Note that the above call to .map will call StepOf.apply for each line, this may throw a MatchError if the line is formatted incorrectly.

Solution of Part 1

For part one, we only run the steps that are in the initialisation sequence, i.e. running all the first steps while they fit within the area x=-50..50,y=-50..50,z=-50..50.

We check that a cuboid is in the initialisation sequence with the following:

def isInit(cuboid: Cuboid): Boolean =
Seq(cuboid.xs, cuboid.ys, cuboid.zs).forall(_.isSubset(-50 by 50))

The final code for part 1 is then to run the steps only while they fit the initialisation sequence, and then summarise the set of cuboids:

def part1(input: String): BigInt =
val steps = input.linesIterator.map(StepOf)
summary(run(steps.takeWhile(s => isInit(s.cuboid))))

Solution of Part 2

Part 2 is identical to part 1, except that we run all steps, not just the initialisation sequence:

def part2(input: String): BigInt =
summary(run(input.linesIterator.map(StepOf)))

Run it in the browser

Part 1

Part 2

Run it locally

You can get this solution locally by cloning the scalacenter/scala-advent-of-code repository.

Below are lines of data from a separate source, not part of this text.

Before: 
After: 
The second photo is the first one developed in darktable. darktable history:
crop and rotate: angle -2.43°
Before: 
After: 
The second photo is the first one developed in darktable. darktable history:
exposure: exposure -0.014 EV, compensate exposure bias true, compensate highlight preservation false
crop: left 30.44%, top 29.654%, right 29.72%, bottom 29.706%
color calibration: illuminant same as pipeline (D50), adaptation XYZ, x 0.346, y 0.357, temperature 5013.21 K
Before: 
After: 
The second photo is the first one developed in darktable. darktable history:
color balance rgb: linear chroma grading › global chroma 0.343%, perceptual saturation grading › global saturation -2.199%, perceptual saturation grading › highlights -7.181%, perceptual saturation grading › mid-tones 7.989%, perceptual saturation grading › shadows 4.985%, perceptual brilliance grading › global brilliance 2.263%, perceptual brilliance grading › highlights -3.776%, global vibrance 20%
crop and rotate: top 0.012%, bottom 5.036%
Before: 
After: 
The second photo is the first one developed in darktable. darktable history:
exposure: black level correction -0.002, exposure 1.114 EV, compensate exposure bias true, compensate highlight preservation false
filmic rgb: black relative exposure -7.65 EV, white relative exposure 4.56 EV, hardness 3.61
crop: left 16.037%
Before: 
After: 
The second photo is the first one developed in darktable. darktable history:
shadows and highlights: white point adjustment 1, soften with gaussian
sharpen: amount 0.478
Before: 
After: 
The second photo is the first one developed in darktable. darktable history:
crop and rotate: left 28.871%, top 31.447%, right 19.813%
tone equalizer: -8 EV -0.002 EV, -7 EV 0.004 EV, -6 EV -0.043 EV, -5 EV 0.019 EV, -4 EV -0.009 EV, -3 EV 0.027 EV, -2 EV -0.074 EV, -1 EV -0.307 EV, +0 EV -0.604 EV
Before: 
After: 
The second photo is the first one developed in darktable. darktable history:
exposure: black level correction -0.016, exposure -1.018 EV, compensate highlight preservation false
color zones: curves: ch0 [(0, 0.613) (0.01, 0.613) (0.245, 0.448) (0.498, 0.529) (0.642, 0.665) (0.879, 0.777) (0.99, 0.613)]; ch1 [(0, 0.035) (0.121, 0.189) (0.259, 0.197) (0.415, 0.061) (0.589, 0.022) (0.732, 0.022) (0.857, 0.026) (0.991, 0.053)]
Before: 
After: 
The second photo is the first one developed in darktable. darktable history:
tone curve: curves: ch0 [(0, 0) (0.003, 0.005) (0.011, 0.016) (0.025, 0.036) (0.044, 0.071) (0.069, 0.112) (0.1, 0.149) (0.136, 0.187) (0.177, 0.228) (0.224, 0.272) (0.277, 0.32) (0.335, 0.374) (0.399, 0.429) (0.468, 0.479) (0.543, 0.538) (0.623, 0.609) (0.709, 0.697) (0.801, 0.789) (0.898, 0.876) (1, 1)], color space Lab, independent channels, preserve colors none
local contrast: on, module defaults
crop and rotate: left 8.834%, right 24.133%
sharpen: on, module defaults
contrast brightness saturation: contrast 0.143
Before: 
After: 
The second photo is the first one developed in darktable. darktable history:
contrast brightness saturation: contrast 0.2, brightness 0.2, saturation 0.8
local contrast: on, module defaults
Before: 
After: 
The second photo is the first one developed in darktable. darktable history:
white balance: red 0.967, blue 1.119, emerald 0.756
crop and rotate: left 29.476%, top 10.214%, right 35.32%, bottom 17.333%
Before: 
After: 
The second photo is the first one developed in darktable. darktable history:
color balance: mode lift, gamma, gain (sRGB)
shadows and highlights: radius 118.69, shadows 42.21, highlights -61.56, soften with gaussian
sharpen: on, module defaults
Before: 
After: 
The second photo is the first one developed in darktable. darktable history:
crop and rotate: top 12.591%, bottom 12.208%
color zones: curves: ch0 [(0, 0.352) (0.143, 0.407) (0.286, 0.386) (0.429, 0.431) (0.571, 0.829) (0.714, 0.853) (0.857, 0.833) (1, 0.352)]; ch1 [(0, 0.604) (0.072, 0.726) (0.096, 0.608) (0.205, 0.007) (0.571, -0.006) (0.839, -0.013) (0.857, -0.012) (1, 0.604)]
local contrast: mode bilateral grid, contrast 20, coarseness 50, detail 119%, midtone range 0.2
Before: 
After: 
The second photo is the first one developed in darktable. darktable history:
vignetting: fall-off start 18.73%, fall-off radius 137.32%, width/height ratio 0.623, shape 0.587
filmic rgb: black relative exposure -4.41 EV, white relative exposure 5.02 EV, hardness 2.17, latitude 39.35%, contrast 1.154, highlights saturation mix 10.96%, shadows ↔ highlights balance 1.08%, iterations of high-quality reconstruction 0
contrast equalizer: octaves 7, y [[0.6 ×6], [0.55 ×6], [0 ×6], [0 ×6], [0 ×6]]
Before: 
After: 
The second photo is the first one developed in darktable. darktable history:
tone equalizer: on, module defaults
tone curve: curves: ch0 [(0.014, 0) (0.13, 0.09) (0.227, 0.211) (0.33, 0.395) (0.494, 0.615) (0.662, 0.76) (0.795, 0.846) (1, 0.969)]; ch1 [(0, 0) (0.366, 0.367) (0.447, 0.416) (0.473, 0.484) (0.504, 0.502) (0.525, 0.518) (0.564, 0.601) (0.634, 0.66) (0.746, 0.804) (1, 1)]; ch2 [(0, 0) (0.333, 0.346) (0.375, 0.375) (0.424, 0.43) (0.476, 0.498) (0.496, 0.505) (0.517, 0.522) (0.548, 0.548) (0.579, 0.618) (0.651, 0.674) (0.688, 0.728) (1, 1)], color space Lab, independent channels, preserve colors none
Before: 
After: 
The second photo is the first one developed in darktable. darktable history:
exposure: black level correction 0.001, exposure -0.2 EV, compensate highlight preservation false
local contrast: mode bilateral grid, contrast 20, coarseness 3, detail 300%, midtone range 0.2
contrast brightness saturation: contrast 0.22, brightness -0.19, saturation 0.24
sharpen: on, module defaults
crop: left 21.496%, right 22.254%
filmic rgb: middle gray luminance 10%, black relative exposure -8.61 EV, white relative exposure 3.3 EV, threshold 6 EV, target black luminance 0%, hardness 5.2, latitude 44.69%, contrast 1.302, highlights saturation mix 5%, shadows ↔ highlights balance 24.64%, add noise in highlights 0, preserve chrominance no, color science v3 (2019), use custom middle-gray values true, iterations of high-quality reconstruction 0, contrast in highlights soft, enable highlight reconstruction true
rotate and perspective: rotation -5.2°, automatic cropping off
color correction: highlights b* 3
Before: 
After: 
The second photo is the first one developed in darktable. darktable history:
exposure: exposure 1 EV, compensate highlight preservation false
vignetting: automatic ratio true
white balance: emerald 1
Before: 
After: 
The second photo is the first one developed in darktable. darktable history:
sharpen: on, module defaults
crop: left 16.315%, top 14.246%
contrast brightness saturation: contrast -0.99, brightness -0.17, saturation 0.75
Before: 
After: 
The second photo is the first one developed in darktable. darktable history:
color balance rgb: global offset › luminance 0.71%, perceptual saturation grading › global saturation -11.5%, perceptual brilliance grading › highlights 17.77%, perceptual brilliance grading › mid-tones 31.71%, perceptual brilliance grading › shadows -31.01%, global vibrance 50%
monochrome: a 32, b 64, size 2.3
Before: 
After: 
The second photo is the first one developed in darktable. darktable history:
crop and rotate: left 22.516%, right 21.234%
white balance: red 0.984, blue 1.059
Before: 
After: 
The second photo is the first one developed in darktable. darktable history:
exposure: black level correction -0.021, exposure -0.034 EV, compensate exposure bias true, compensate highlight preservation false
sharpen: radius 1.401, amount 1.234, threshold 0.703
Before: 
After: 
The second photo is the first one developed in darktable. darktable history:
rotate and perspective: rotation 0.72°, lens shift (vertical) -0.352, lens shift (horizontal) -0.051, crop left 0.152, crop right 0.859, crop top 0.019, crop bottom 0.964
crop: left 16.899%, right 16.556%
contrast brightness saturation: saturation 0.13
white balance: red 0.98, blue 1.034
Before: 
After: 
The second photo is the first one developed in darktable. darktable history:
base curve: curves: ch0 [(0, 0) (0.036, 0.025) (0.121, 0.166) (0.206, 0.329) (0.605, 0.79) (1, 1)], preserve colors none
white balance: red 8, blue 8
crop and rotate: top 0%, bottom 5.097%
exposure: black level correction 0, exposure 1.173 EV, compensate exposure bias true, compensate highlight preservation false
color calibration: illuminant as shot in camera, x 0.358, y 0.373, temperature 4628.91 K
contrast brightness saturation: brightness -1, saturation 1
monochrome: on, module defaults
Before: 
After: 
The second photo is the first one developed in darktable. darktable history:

$ git clone https://github.com/scalacenter/scala-advent-of-code
$ cd scala-advent-of-code

You can run it with scala-cli.

$ scala-cli 2021 -M day22.part1
The answer is: 647062

$ scala-cli 2021 -M day22.part2
The answer is: 1319618626668022

You can replace the content of the input/day22 file with your own input from adventofcode.com to get your own solution.